**WHAT TO DO:**
Look through the records below, and copy out every line that holds the string "them".

Data entries
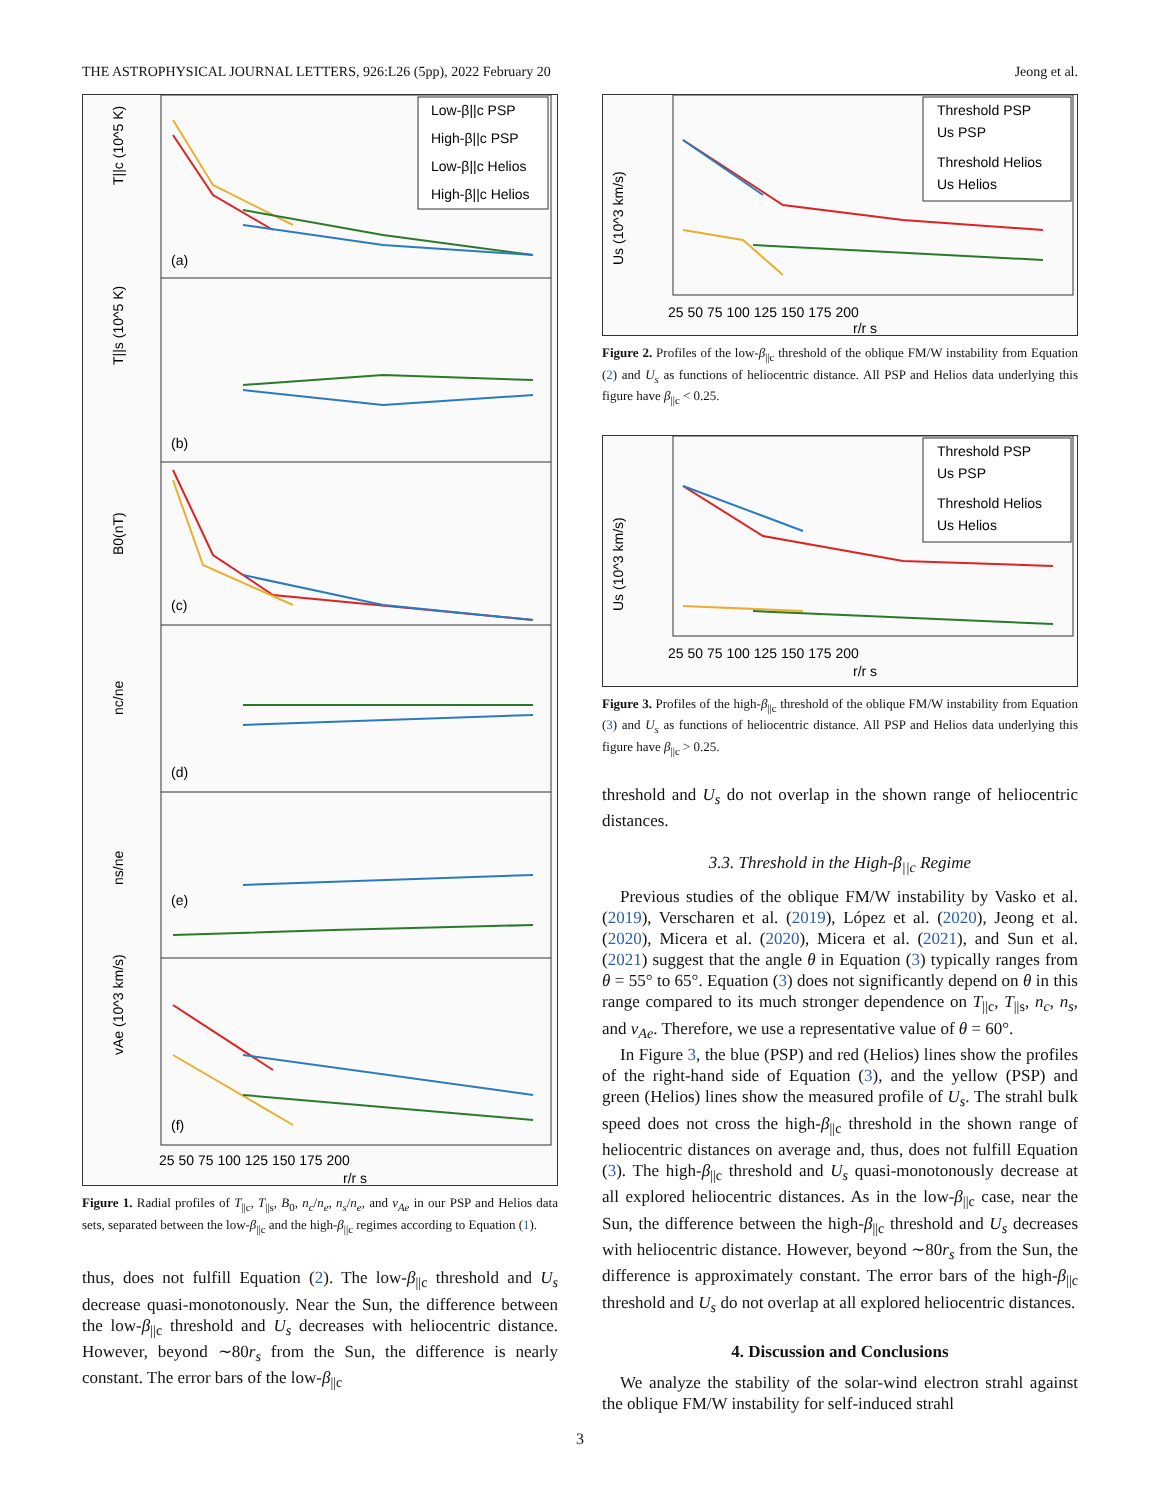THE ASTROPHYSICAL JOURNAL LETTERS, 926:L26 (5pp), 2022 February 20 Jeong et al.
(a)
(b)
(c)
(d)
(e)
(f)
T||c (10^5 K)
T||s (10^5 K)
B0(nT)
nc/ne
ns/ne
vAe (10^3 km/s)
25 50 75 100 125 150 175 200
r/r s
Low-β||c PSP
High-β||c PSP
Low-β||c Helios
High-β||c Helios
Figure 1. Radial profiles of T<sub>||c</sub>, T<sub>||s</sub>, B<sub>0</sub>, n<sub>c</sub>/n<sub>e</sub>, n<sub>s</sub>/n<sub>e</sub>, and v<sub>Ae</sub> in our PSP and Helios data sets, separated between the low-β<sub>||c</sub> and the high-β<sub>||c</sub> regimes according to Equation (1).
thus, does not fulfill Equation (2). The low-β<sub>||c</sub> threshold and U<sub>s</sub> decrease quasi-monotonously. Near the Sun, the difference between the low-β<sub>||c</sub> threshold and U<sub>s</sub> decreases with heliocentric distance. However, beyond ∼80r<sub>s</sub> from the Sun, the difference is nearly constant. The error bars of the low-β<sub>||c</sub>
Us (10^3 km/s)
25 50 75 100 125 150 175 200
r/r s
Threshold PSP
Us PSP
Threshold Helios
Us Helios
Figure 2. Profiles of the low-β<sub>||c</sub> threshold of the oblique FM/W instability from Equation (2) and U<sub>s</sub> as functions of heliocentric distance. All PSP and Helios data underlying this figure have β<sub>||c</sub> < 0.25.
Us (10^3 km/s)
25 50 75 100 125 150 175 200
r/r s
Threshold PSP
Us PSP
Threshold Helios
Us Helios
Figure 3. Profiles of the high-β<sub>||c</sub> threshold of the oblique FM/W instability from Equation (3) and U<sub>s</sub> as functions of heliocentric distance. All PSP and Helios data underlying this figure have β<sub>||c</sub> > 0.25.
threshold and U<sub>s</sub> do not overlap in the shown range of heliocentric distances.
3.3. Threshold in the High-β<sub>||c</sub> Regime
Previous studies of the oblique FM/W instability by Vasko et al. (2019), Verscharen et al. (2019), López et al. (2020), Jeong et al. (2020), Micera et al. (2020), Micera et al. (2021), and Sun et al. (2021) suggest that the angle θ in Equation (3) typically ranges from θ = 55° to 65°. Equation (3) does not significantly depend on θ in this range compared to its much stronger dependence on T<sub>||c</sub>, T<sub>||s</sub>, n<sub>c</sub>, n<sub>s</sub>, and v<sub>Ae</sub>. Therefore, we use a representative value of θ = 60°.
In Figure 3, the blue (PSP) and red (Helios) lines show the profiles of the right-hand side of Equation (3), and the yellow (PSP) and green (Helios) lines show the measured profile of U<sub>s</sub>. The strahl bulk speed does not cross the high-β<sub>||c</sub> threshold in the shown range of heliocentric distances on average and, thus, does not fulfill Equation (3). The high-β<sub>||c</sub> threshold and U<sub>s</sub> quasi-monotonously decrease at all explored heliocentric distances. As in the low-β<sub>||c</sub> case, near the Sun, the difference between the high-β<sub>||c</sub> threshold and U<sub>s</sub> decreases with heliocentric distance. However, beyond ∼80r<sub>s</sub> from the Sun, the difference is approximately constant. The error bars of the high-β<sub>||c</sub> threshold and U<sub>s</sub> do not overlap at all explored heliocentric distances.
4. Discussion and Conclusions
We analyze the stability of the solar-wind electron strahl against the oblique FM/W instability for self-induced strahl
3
* * *
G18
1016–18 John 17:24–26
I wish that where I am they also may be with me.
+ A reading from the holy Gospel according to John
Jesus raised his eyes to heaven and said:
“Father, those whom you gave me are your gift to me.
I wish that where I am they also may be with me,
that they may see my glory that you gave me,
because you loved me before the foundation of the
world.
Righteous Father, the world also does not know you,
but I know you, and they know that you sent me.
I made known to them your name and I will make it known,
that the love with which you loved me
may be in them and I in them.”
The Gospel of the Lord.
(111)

**SOLUTION FOR THIS PROBLEM:**
I made known to them your name and I will make it known,
may be in them and I in them.”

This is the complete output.